Confusion de droite et de gauche. Gaulliste de toujours, Henri Guaino s’abstiendra au second tour. Entre les successeurs du pétainisme et ceux d’un centrisme républicain, il refuse de choisir ; entre l’extrême droite et les autres partis, De Gaulle, lui, n’hésitait pas. Après toute une vie à gauche, Jean-Luc Mélenchon tergiverse, prétextant d’une consultation en ligne pourrester silencieux. Un de ses adjoints explique que la France se retrouve«entre extrême droite et extrême marché». Ce qui revient à mettre sur le même plan xénophobie et europhilie, comme deux maux équivalents. Confusion redoublée. Macron est social-libéral et non ultra-libéral, ce qui est différent. A supposer qu’il applique intégralement son programme, la France gardera en tout état de cause l’essentiel de son système de protection sociale et conservera son record européen de prélèvements obligatoires. Le contraire de l’ultra-libéralisme. A user des mots n’importe comment, on s’enfonce dans le brouillard. A moins qu’il ne s’agisse d’un choix stratégique : en remplaçant la division droite-gauche par l’opposition peuple-élites, on prépare des rapprochements contre nature. Toujours malin, Jean-Marie Le Pen a jugé «très digne» l’attitude de Jean-Luc Mélenchon. Florian Philippot affirme avec gourmandise que «beaucoup d’électeurs» de La France insoumise peuvent voter FN. Rouge ou rouge-brun ? Il arrive un moment ou il faut choisir sa couleur. Plus lucide, le Parti communiste, qui n’est pas tendre avec Macron, a su hiérarchiser ses adversaires. Un peu de bon sens…
Encore faut-il que Macron soit à la hauteur. La moitié de ses voix, le sondage de Libération le montre bien, vient d’électeurs qui n’adhèrent que très peu à son projet. Et pour faire une majorité dans le pays, il doit rallier des millions d’autres voix fort peu macroniennes. Il n’a qu’une solution : mettre l’accent sur ce qui peut unir les républicains de tous les partis. Entendre la colère populaire, moraliser la vie politique, respecter les équilibres sociaux, réformer l’Europe : sans ces garanties données aux Français contraints de voter pour lui, il court les plus grands risques. Il veut être le président de la République.
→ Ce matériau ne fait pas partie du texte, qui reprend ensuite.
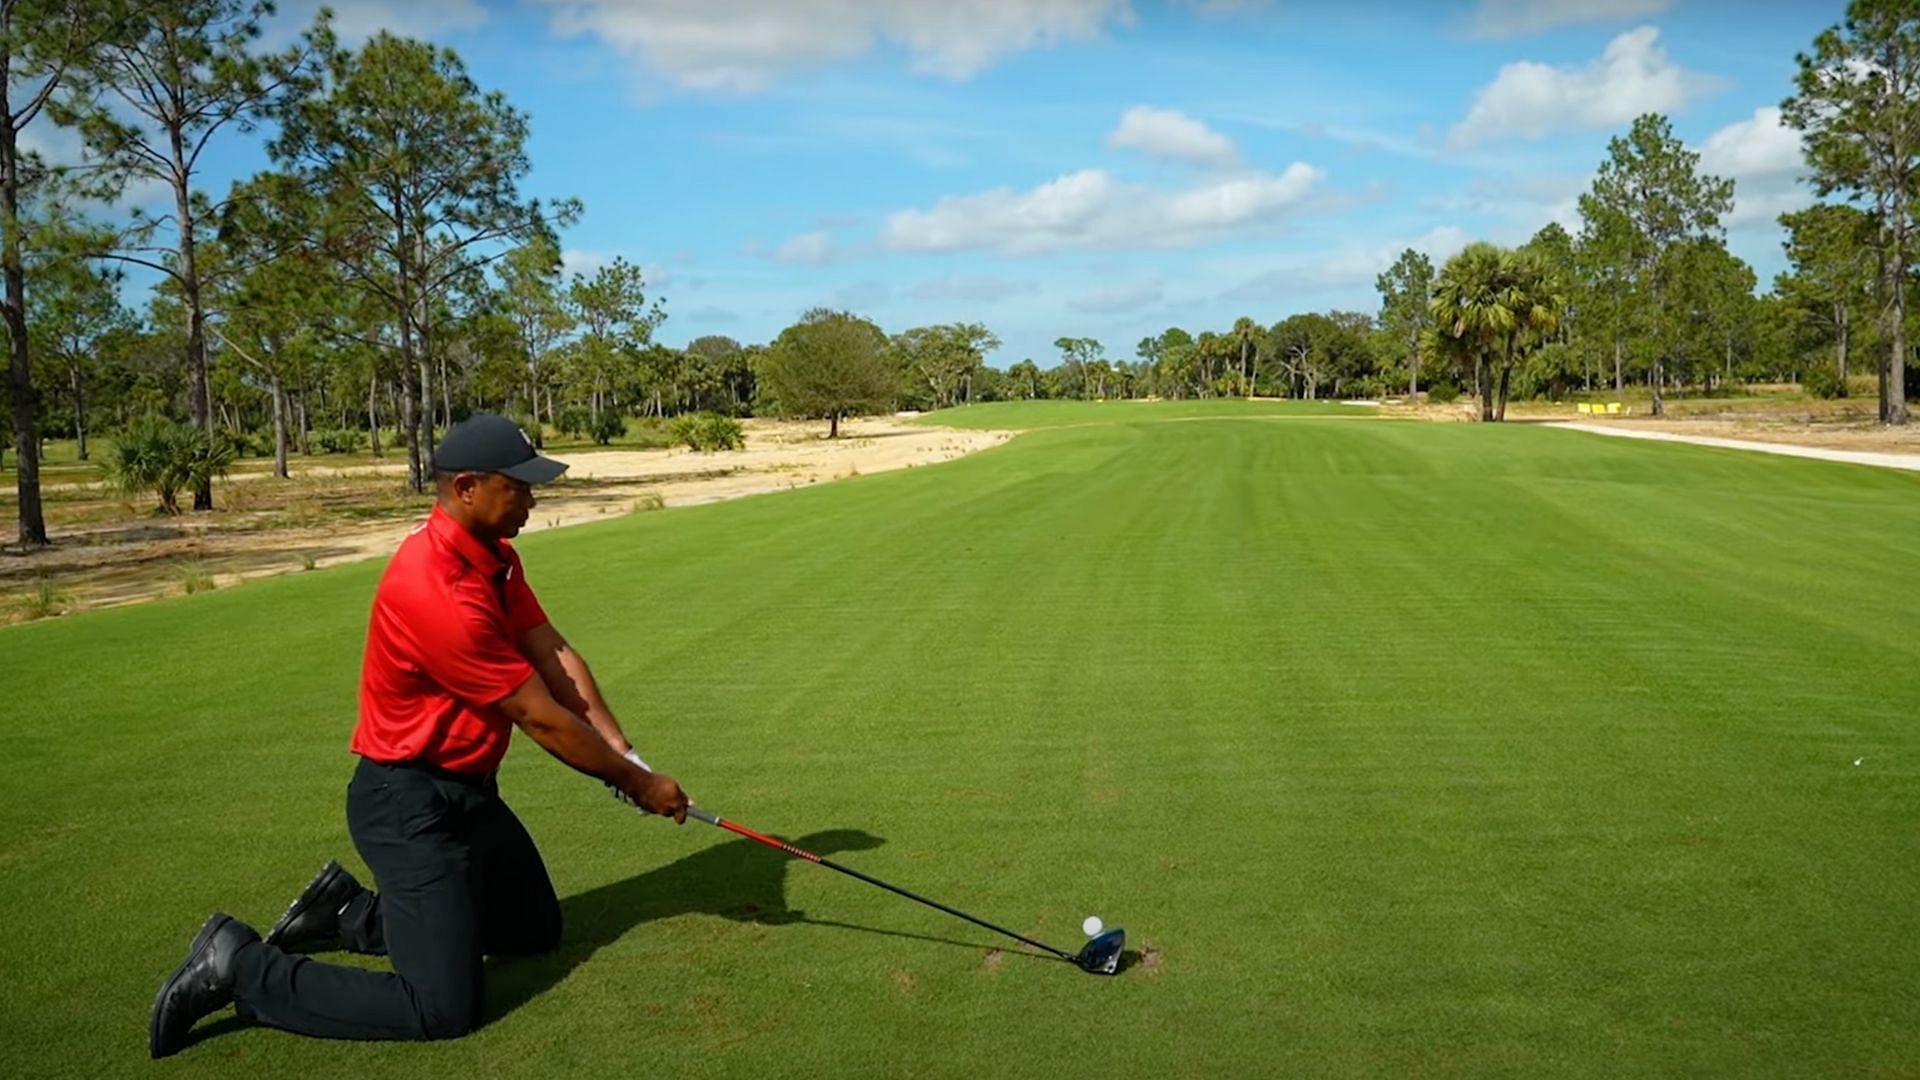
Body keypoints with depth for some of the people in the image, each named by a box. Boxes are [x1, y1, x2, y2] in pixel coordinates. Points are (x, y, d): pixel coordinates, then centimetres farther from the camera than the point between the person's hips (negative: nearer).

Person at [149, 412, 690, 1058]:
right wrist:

Pas celui des bobos et des start-upers.

Et aussi

• Réalité négligée : le vote Macron n’a rien de définitif. Le leader d’En marche aura du mal à faire élire une majorité de députés dévoués à son programme. Selon qu’il s’appuiera plutôt sur la droite ou sur la gauche, sa politique ne sera pas la même. Il y a donc un troisième tour à cette élection. Le film ne s’arrête pas le 7 mai.
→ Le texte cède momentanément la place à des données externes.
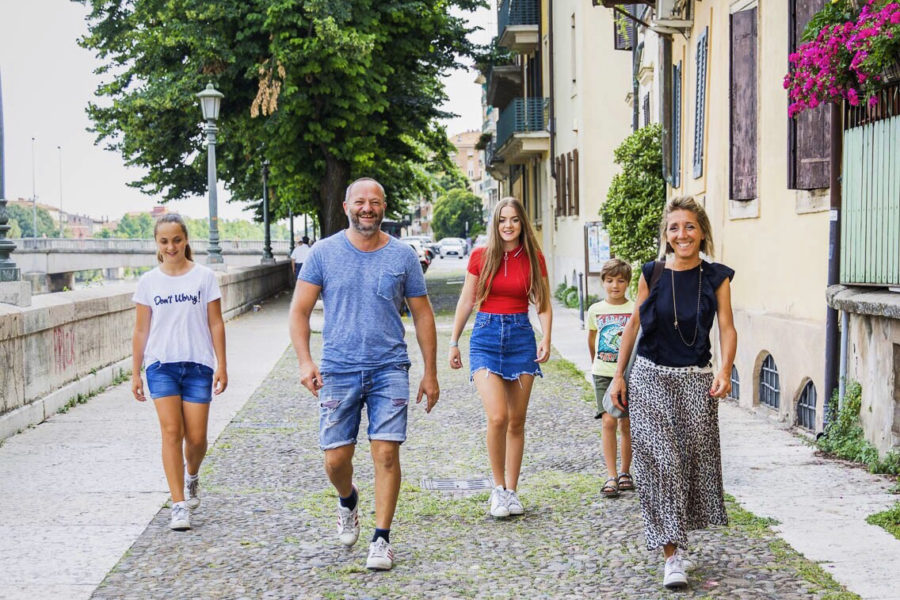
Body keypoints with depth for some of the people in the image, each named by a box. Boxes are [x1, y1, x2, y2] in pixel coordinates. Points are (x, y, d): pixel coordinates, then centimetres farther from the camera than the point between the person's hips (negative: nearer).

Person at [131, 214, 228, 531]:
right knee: (171, 431, -11)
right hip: (161, 364, 1)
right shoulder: (148, 282, 5)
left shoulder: (204, 277, 1)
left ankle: (191, 476, 35)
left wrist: (221, 365, -2)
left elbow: (216, 324, 3)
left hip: (198, 365, 0)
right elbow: (141, 330, 8)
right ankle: (179, 505, -9)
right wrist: (135, 373, 7)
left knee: (196, 437, 1)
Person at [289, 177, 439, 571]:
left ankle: (382, 540, 5)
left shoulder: (402, 256, 4)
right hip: (338, 370, 0)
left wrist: (430, 372, 7)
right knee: (336, 458, 1)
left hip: (389, 369, 0)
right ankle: (347, 502, 36)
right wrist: (305, 362, -11)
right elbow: (299, 311, 2)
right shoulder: (324, 253, 1)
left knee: (386, 453, -7)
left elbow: (422, 315, 10)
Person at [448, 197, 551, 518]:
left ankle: (511, 491, 16)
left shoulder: (534, 259, 3)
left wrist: (546, 339, -7)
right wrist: (453, 342, 6)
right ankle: (498, 488, 1)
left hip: (521, 337, 2)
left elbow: (543, 304, 7)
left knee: (517, 421, 6)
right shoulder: (480, 256, 1)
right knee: (497, 417, -16)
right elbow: (466, 302, 7)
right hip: (486, 335, -2)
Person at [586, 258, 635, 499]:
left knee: (626, 424, 6)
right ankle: (611, 477, -11)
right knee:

•Le PS a lancé son opération survie. Dans les brumes solfériniennes, une ligne semble apparaître : non-ralliement à En marche, autonomie. Les socialistes espèrent sauver les meubles aux législatives et peser ensuite à l’Assemblée. En remettant le vrai débat à plus tard : participer ou non à une majorité macronienne. Ou bien se tourner vers la gauche, sachant que Mélenchon, tout à son entreprise de destruction de la social-démocratie, exclut tout accord.
• La position de LR est correcte : non à Le Pen, en tout état de cause, assurer sa défaite (donc en votant Macron et non en s’abstenant). C’est mieux que le défunt «ni-ni» de Sarkozy. Reste à convaincre les électeurs, qui rechignent toujours à voter pour «Emmanuel Hollande».
• Un tiers des ouvriers environ ont voté Le Pen. C’est beaucoup. Mais on oublie toujours de voir l’avers de cette triste médaille : les deux tiers des ouvriers ne sont pas lepénistes. Une partie d’entre eux a d’ailleurs rejoint La France insoumise. Mélenchon est plus efficace que le PS dans les milieux populaires. Ce n’était pas le cas en 2012.